(Given data)

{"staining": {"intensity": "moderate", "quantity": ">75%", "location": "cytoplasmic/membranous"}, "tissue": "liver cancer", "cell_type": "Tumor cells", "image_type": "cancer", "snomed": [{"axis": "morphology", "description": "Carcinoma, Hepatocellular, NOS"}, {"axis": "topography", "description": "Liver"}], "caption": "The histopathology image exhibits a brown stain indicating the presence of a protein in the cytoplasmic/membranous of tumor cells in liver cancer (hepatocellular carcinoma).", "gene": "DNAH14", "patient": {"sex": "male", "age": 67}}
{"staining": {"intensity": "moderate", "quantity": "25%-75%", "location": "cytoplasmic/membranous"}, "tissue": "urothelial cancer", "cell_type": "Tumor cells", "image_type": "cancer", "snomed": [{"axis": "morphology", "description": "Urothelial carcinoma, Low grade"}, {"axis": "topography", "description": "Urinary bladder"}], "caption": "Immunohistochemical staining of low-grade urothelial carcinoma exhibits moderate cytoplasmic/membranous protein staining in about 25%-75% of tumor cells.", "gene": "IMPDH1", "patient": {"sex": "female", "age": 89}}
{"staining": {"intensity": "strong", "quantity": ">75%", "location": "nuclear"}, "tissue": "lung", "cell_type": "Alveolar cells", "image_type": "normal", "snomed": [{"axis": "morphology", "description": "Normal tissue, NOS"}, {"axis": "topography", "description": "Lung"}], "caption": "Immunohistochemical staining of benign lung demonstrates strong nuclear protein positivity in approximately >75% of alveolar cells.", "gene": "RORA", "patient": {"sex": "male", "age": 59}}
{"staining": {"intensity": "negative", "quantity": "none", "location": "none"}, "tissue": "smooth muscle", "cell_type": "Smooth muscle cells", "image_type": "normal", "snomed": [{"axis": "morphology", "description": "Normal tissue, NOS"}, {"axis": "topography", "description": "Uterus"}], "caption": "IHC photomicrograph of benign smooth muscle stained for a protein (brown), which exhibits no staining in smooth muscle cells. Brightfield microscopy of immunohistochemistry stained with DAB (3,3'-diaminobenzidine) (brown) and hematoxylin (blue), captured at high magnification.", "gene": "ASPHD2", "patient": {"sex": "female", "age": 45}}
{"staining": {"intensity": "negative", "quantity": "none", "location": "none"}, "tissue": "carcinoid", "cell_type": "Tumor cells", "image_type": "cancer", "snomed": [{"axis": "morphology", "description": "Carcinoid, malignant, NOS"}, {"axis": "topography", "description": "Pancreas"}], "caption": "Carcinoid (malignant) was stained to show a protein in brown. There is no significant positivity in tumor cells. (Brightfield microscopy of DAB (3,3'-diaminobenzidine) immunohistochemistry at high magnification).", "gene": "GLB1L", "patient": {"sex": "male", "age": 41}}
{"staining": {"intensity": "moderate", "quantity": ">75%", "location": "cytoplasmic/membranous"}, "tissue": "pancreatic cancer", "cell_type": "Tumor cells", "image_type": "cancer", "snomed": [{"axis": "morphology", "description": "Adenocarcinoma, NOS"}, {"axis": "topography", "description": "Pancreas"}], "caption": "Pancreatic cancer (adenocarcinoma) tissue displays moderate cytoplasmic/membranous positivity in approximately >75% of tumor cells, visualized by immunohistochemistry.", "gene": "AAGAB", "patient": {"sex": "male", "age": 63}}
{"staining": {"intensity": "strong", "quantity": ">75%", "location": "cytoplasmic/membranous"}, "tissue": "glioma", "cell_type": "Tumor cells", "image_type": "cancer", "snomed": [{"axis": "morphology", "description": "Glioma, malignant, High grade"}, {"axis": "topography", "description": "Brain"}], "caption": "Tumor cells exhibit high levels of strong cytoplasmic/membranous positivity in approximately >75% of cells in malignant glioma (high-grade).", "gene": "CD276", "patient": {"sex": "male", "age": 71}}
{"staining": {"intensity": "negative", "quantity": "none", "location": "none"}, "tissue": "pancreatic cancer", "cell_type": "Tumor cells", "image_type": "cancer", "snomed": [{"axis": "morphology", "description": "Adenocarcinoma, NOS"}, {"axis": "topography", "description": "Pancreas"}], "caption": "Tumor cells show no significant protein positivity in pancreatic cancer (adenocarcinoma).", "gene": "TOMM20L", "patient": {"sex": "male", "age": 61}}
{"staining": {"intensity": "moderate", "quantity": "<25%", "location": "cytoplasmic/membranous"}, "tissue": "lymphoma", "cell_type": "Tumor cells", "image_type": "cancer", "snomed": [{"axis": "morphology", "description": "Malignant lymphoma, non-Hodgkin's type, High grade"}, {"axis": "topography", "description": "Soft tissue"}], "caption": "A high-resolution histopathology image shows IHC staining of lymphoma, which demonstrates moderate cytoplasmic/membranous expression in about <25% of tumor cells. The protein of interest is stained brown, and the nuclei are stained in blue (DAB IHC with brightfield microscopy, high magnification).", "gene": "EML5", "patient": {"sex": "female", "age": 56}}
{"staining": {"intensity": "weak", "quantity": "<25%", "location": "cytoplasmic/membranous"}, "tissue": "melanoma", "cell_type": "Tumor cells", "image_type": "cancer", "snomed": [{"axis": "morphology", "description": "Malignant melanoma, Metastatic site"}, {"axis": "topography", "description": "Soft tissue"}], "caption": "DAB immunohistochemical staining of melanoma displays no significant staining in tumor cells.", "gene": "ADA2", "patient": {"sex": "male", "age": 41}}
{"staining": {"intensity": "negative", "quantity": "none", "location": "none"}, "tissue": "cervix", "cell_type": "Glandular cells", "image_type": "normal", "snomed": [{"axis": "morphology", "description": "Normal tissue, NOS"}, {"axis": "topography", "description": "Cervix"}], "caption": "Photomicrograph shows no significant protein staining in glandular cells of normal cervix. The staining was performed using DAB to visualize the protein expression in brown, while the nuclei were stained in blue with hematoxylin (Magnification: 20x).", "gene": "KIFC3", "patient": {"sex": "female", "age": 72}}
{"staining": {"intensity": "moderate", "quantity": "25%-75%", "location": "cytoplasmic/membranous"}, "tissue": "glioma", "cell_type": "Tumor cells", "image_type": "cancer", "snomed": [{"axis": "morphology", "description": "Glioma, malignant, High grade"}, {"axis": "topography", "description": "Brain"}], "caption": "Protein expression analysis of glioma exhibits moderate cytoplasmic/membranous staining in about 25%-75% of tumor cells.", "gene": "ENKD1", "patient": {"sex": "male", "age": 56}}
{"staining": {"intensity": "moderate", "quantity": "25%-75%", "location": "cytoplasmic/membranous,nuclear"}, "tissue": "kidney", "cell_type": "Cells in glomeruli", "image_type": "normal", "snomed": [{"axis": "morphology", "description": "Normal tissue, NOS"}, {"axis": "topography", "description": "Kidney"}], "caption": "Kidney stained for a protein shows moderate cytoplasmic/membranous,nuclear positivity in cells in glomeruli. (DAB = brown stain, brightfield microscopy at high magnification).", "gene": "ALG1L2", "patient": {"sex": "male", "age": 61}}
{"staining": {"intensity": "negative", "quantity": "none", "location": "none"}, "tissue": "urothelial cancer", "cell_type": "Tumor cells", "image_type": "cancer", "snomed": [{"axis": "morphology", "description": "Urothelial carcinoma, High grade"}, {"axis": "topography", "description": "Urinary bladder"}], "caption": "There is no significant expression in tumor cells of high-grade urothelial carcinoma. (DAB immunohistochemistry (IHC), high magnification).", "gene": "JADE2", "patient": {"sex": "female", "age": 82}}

(End Given data)

**What the task asks**
Give back precisely the lines above that start at the line containing "cells show no" and end at the line containing "non-Hodgkin's type, High", inclusive. No other lines belong in the output.

**Response for this exercise**
{"staining": {"intensity": "negative", "quantity": "none", "location": "none"}, "tissue": "pancreatic cancer", "cell_type": "Tumor cells", "image_type": "cancer", "snomed": [{"axis": "morphology", "description": "Adenocarcinoma, NOS"}, {"axis": "topography", "description": "Pancreas"}], "caption": "Tumor cells show no significant protein positivity in pancreatic cancer (adenocarcinoma).", "gene": "TOMM20L", "patient": {"sex": "male", "age": 61}}
{"staining": {"intensity": "moderate", "quantity": "<25%", "location": "cytoplasmic/membranous"}, "tissue": "lymphoma", "cell_type": "Tumor cells", "image_type": "cancer", "snomed": [{"axis": "morphology", "description": "Malignant lymphoma, non-Hodgkin's type, High grade"}, {"axis": "topography", "description": "Soft tissue"}], "caption": "A high-resolution histopathology image shows IHC staining of lymphoma, which demonstrates moderate cytoplasmic/membranous expression in about <25% of tumor cells. The protein of interest is stained brown, and the nuclei are stained in blue (DAB IHC with brightfield microscopy, high magnification).", "gene": "EML5", "patient": {"sex": "female", "age": 56}}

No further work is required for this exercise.